RPD Extraction


  • This scenario provides a way to easily query and produce sub-corpora from the RISIS Patent Database. The scenario is designed to allow to search through the millions of patents with ease, giving the ability to create customized sub-corpora. Once the data is extracted it can be analyzed using other scenarios or be downloaded and used with other tools.


  1. Login into https://rcf.risis.io.

  2. Create a project.

  3. Import the scenario ‘RPD Extraction’ into the project.

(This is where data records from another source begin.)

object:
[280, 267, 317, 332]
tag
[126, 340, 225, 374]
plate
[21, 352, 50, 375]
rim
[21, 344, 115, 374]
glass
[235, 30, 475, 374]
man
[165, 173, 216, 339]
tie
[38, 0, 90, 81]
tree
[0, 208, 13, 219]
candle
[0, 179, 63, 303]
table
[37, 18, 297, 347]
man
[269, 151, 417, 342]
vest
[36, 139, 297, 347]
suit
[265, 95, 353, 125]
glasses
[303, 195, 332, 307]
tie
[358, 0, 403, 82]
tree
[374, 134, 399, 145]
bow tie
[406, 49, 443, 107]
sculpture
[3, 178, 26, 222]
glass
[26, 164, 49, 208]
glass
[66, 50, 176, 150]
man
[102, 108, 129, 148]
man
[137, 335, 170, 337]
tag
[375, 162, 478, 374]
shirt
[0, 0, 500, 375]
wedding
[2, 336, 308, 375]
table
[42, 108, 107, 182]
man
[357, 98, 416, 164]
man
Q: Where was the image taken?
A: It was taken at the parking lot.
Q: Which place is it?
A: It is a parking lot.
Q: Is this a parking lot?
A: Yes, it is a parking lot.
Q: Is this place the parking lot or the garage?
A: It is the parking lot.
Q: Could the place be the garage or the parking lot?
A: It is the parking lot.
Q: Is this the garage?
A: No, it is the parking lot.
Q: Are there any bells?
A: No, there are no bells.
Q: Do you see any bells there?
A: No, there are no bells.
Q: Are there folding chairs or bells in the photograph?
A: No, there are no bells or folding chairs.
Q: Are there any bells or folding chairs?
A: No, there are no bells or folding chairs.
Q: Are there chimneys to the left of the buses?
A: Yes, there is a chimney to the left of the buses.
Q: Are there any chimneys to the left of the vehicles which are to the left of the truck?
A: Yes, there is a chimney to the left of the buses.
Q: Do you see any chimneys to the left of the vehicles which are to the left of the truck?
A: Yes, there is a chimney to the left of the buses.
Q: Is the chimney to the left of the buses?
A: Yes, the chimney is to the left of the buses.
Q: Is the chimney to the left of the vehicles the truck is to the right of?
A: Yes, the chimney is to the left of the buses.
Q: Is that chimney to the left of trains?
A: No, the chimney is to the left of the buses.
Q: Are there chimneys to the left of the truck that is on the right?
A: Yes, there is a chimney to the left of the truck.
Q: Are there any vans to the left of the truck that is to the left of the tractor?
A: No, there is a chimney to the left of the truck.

  4. Configure the project filling the inputs: rpd-extraction-scenario.png

    • Search criteria: Use the query factory to customize your search criteria. For this example, we wanted the earliest_filing_year to be greater than '2012'.
    • Maximal number of records to return: Use this field to constrains the number of records returned. For this example, we set the bar at '1000'.
    • Dataset title: Enter the title for the new dataset. For this example, we selected 'My Patent Dataset'.
    • User e-mail: Enter user's email to share the extraction with.
  5. When all the required fields are filled, you can click on the button in the top right ‘Run this scenario’.

  6. After the scenario execution is finished, check in the Outputs of the project for the new file produced: Patents Basic Info Extraction Result, Patent Technical Classification Info Extraction Result, Patent Actors Extraction Result, Patent Inventors Info Extraction Result and Patents Full Info Extraction Result.